Start from the beginning
                                    

"Yalnız imalarımıza dikkat edersek. Biz bebek yüzle kavga ediyorduk minnoş yok öyle kuyruk sallama falan. Hem bir ona bak bir bana bak. Hiç uyum var mı?"

"Neden yokmuş uyum? Hem benim bir adım var. Arada sırada bebek yüz yerine adımla seslenmeyi deneyebilirsin mesela? "

Tekrar atışmaya başlayan Danny ve Songül'e sinirlenip ayağa kalktı Ece  "Koyun can derdinde kasap aşk meşk. Çıldırıyorum!"

Etrafında üç yüz atmış derece dönüp tekrar başladığı noktaya geldiğinde başı dönüyordu. " Üçe ayrılalım. Bebek yüz acile baksın belki içeri almışlardır adamcağızı. Senle ben bahçeye bakalım. Songül sen sola ben sağa. Hadi." Ellerini hızlıca birbirine çarpıp araması için ona ayrılan yere yöneldi Ece.

"Ponçiğim orası sol yalnız."

"Biliyoruz her halde." Bozuntuya vermeyerek gittiğinin aksi istikametine koştu Ece. Bahçeyi hızlı hızlı adımlarken heyecandan tırnaklarını kemiriyordu. "Bu sefer beni öldürecek. Vallahide öldürecek." Sürekli etrafında döneniyor aklına gelen her yere bakıyordu Ece. Korkudan o kadar kendinden geçmiştiki bacak boyu kadar çöp kutularının bile kapaklarını açıyor, yumruk kadar taşların altlarına bakıyordu.

"Böyle olmayacak." Bahçedeki banklardan birinin üstüne çıkıp etrafına bakındı bir süre. Yükseğe çıkarsa etrafı daha kolay görebileceğini düşünmüştü "İşe yaramıyor. Yeterli değil. Lanet olsun ufak boyutlarım!!" Sağına soluna bakınmış çaprazındaki heybetli ağacı keşfetmişti. Kısa boyu yüzünden bankın üstünde ancak normal insan boyutlarına ulaşabiliyordu.

"Haydi bismillah." Dev çınar ağacının üstüne maymun gibi tırmanmaya başlamıştı. Olabildiğince yükseğe tırmanıp. "Bakalım neredeymiş bu dedecik." Gözlerini kısıp bahçeyi kolaçan ederken ileride koşuşturan Songül dahil herkesi görmüş kayıp adamı görmemişti "Öldürecek beni Bulut. İbreti alem için şuracıkta canımı alacak. "

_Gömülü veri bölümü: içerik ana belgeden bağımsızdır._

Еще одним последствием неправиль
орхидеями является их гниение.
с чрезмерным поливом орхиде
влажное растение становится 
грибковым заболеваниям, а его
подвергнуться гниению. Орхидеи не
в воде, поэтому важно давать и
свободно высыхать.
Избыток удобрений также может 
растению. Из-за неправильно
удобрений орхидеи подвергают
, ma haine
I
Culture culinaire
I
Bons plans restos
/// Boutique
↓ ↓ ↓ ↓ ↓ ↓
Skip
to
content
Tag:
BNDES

Gözünün önünde beliren Bulut'un kızgın yüzünü  unutmak için başını iki yana salladı Ece. "Napıyım canım. Bilerek yapmadım ya." Açıklamasının yeterli olmadığının ve sadece kendini sakinleştirmeye çalıştığının oda farkındaydı. Bulut'un aileme ve hayatıma bomba gibi düştün derken neyi kast ettiğini şimdi daha iyi anlıyordu. "İnmeyeceğim o zaman bu ağaçtan. Ölü yada diri. O dede buraya gelene kadar sincap gibi burada yaşıyacağım. "

######

"Bulut!" Bağırışlarını duymazdan gelen adamı yakalamak için son hız koşturuyordu Gamze. Bütün hastane çalışanlar onay vermeyen bakışlarla ona bakıyordu.  "Özür dilerim, daha sessiz olacağım." Yaşlı hemşirenin önünde ani saygı duruşuna geçip koşturmaya devam etmişti Gamze. Biraz daha huysuz kadının karşısında kalırsa o hep filmlerde gördüğü sus işareti yapan hemşire görüntüsünü  kanlı canlı  görebilirdi.

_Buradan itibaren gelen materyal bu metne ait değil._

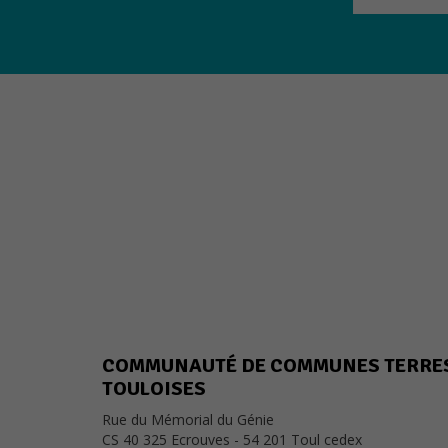
COMMUNAUTÉ DE COMMUNES TERRE
TOULOISES
Rue du Mémorial du Génie
CS 40 325 Ecrouves - 54 201 Toul cedex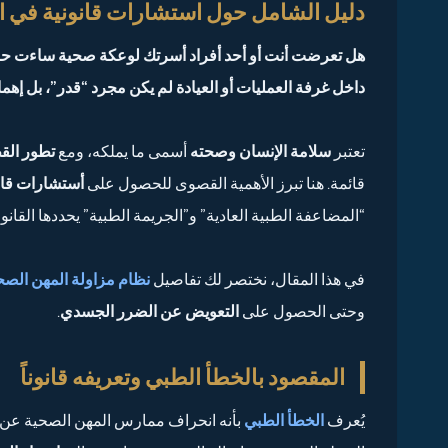
دليل الشامل حول استشارات قانونية في ال
هل تعرضت أنت أو أحد أفراد أسرتك لوعكة صحية ساءت حا
داخل غرفة العمليات أو العيادة لم يكن مجرد “قدر”، بل إهمالا
تعتبر
سلامة الإنسان وصحته
أسمى ما يملكه، ومع
تطور الق
قائمة. هنا تبرز الأهمية القصوى للحصول على
أستشارات قان
“المضاعفة الطبية العادية” و”الجريمة الطبية” يحددها القانون
في هذا المقال، نختصر لك تفاصيل
نظام مزاولة المهن الصح
وحتى الحصول على
التعويض عن الضرر الجسدي
.
المقصود بالخطأ الطبي وتعريفه قانوناً
يُعرف
الخطأ الطبي
بأنه انحراف ممارس المهن الصحية عن أص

"Ya sana diyorum beni duymuyormusun?"

İlerleyen Bulut'u durdurmak için ceketini parmak ucuyla tuttu. Ona dönen genç adam "Duyuyorum,  duymazdan geliyorum." demiş kıyafetlerine dokunduğu için yüzünü buruşturmuştu.

"Elimi ittirmene gerek yoktu. Anladık  rahatsız olıyorsun." Hızla kolunu çeken Bulut'a  kızgın bakışlar attı Gamze. Eğer Bulut bağırışını dinleyip peşinde koşturtmasaydı ikiside mutlu mesut sıfır hasar kurtulabilirlerdi. "Böyle yaptığında insanlar kırılıyor.  Nedenini ben bilsemde etraftaki insanlar yanlış anlıyor, üzülüyor.  Görmüyor musun? "

"Görüyorum, görmezden geliyorum. "

Bulut'u tedavi etmek için neden bu kadar takıntılı olduğunu yeniden hatırlamıştı Gamze. Karşısında robot duruşlu sıfır mimikli soğuk ses tonuyla insana kaç kurtul diye emreden Bulut adeta taştan yapılmış bir heykel kadar ruhsuz görünüyordu . "Konuşmamız lazım. Çok önemli."